My current solution looks like this:

length = len(payload) #I didn't use PDU_length but len(payload) gives me back 34 also.
ADVERT_PAYLOAD = Struct("ADVERT_PAYLOAD",
    Field("AdvertAddress",6),
    Field("AdvertData",length-6),
)
print ADVERT_PAYLOAD.parse(payload)

This gives the correct output. But apparently not all payloads are of size 34. This method requires me to construct this ADVERT_PAYLOAD eveytime I need to parse a new payload.

I read the documentations many times but couldn't find anything related. There is neither a way for me to pass the knowledge of the length of the payload into the context of ADVERT_PAYLOAD, nor is it able to get the length of the argument passed into the parse method.

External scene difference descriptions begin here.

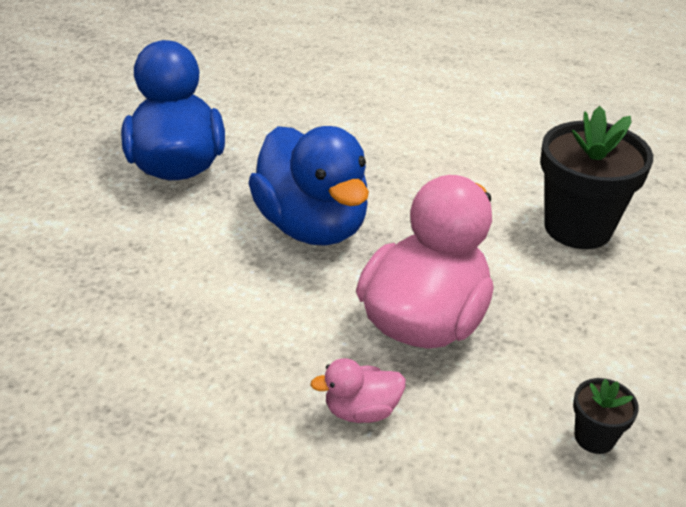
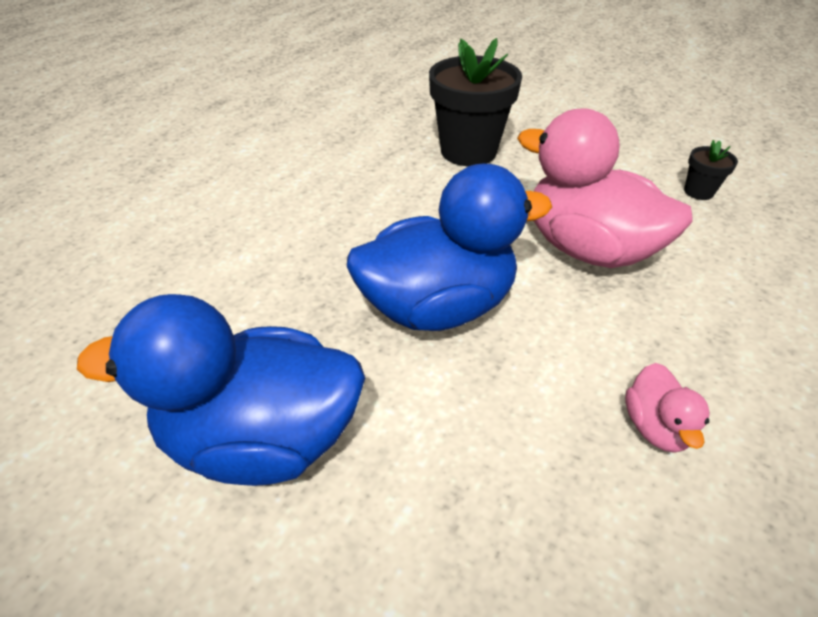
camera: 80 degrees left, 5 degrees up
pink duck [310,358,406,423] -> pink duck moved to [625,363,710,453]

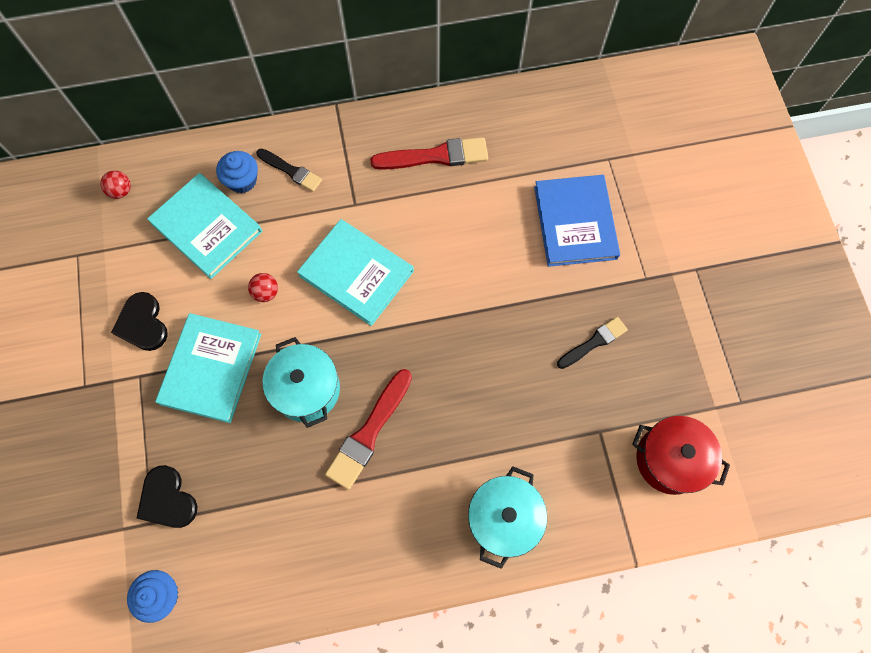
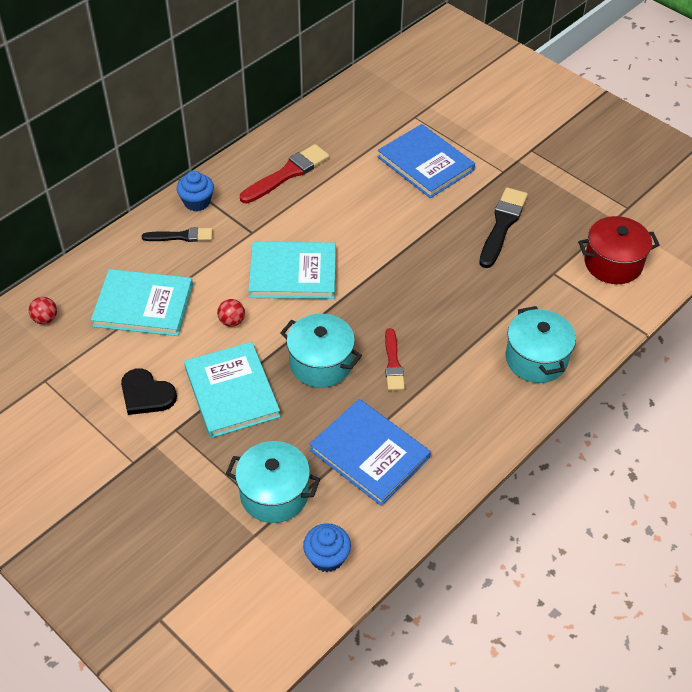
camera: 35 degrees left, 20 degrees down
black heart [136,465,197,528] -> turquoise pot [226,441,320,523]
blue cupcake [216,151,258,193] -> blue cupcake moved to [176,171,214,211]
red brush [325,369,412,490] -> red brush [385,328,405,391], size x0.63
black brush [557,317,628,369] -> black brush [479,187,528,268], size x1.58
none -> blue book [310,399,431,506]

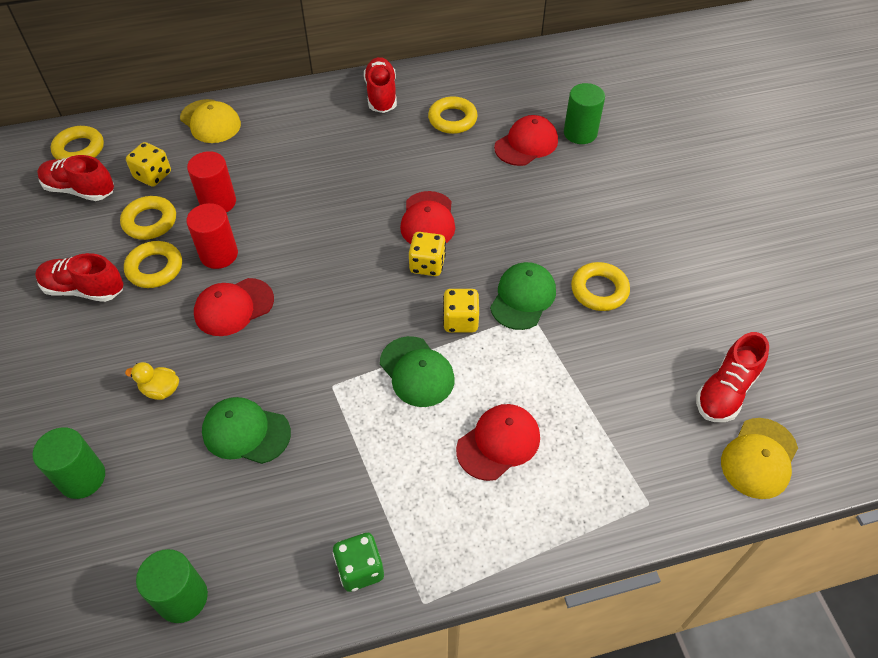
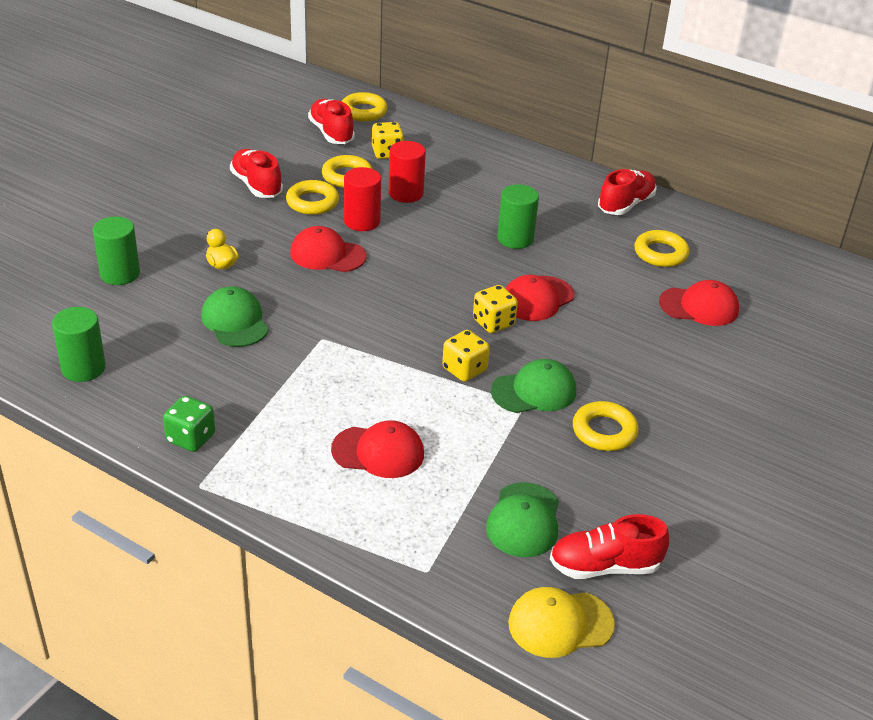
camera: 45 degrees right, 15 degrees down
yellow cap [180,99,241,143] -> none
green cap [380,336,455,407] -> green cap moved to [486,482,559,557]
green cylinder [564,83,605,144] -> green cylinder moved to [497,184,539,249]

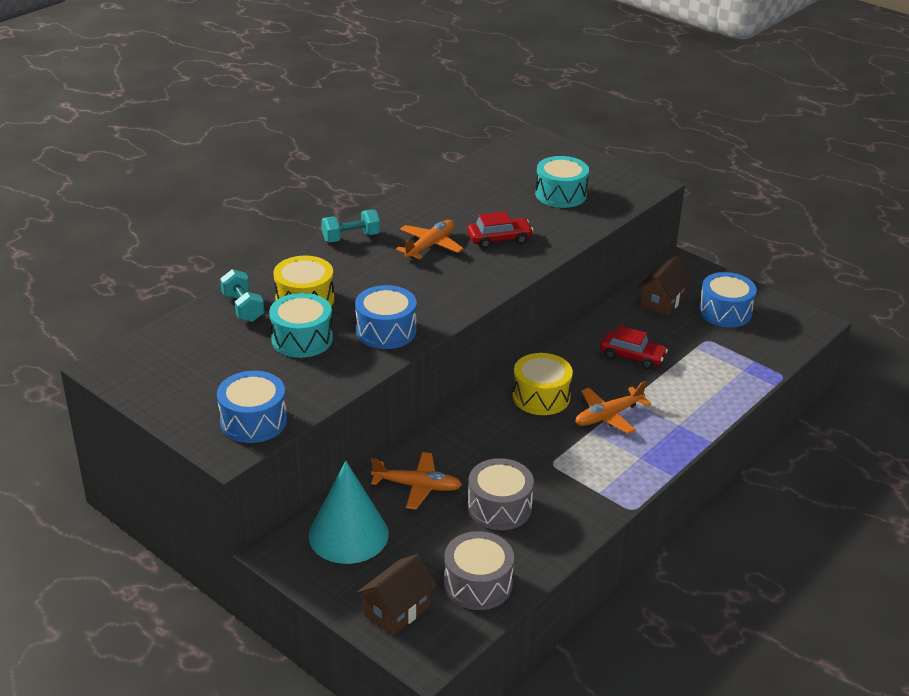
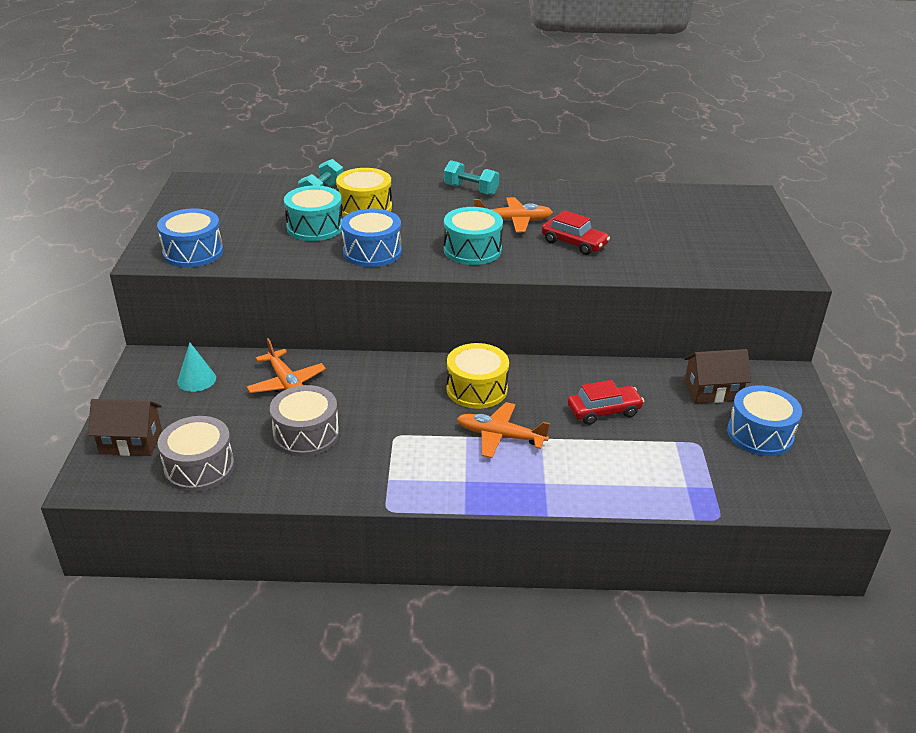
camera: 50 degrees right, 0 degrees up
turquoise cone [308,461,389,564] -> turquoise cone [177,342,216,392], size x0.51
turquoise drum [535,156,589,208] -> turquoise drum moved to [444,207,503,265]
red car [600,326,668,369] -> red car turned 90 degrees counterclockwise [568,380,644,425]

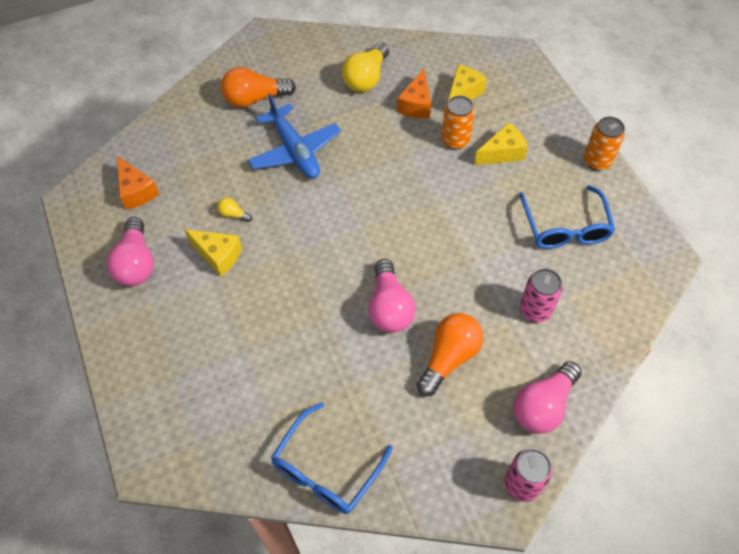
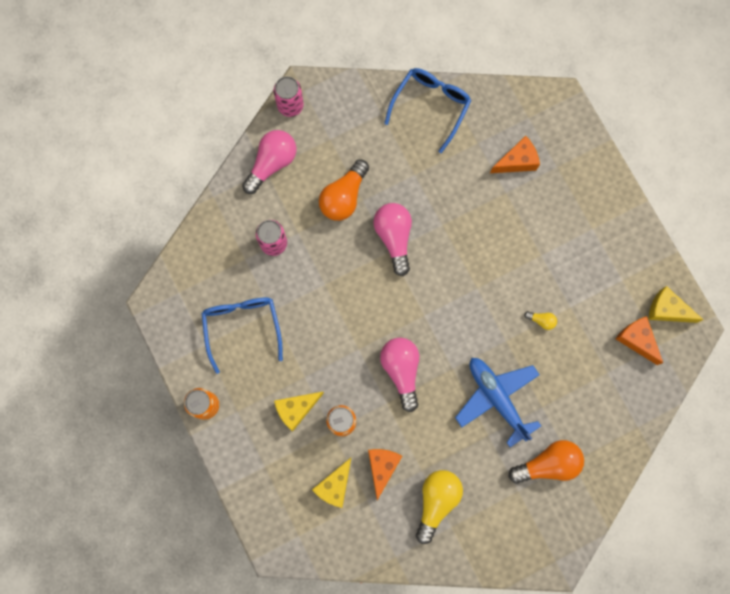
camera: 175 degrees right, 20 degrees up
pink light bulb [106,217,154,286] -> pink light bulb moved to [380,338,419,412]
yellow cheese [184,229,242,276] -> yellow cheese moved to [649,286,704,323]
none -> orange cheese [490,136,540,173]

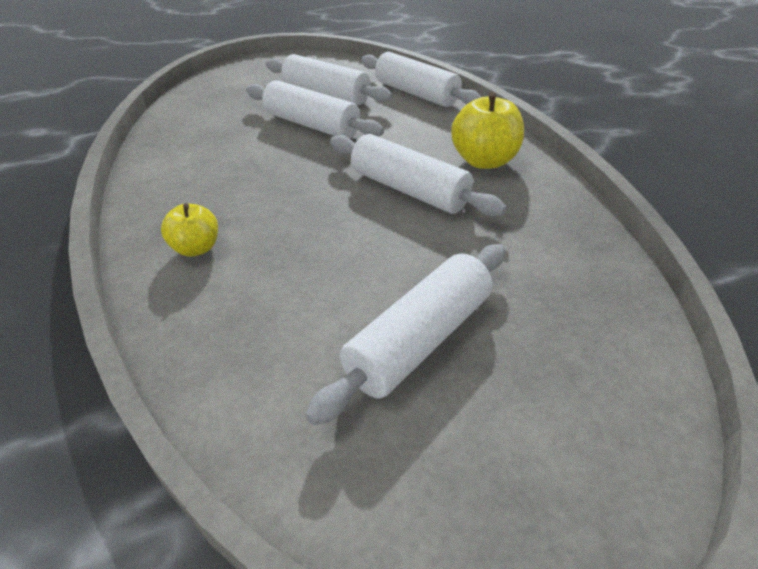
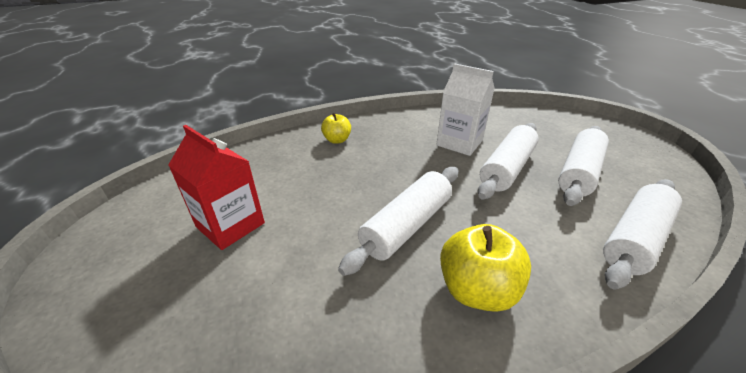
camera: 90 degrees right, 5 degrees down
white rolling pin [305,244,505,426] -> red carton [168,125,265,250]
none -> white carton [436,63,495,156]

Maybe there is no solutions to this problem. But then, how do most people parse such protocol data? As you go further into the payload, it subdivides into more types and you need more more smaller constructs to parse them. Should I build a parent construct, embedding smaller constructs which embed even smaller constructs? I can't imagine how to go about building such a big thing.

Thanks in advance.


Solution

  • GreedyRange will get a list of char, and JoinAdapter will join all the char together:

    class JoinAdapter(Adapter):
        def _decode(self, obj, context):
            return "".join(obj)
    
    ADVERT_PAYLOAD = Struct("ADVERT_PAYLOAD",
        Field("AdvertAddress",6),
        JoinAdapter(GreedyRange(Field("AdvertData", 1)))
    )
    
    payload = '2\x15\x00a\x02\x00\x02\x01\x06\x07\x03\x03\x18\x02\x18\x04\x18\x03\x19\x00\x02\x02\n\xfe\t\tAS-D1532'
    print ADVERT_PAYLOAD.parse(payload)
    

    output:

    Container:
        AdvertAddress = '2\x15\x00a\x02\x00'
        AdvertData = '\x02\x01\x06\x07\x03\x03\x18\x02\x18\x04\x18\x03\x19\x00\x02\x02\n\xfe\t\tAS-D1532'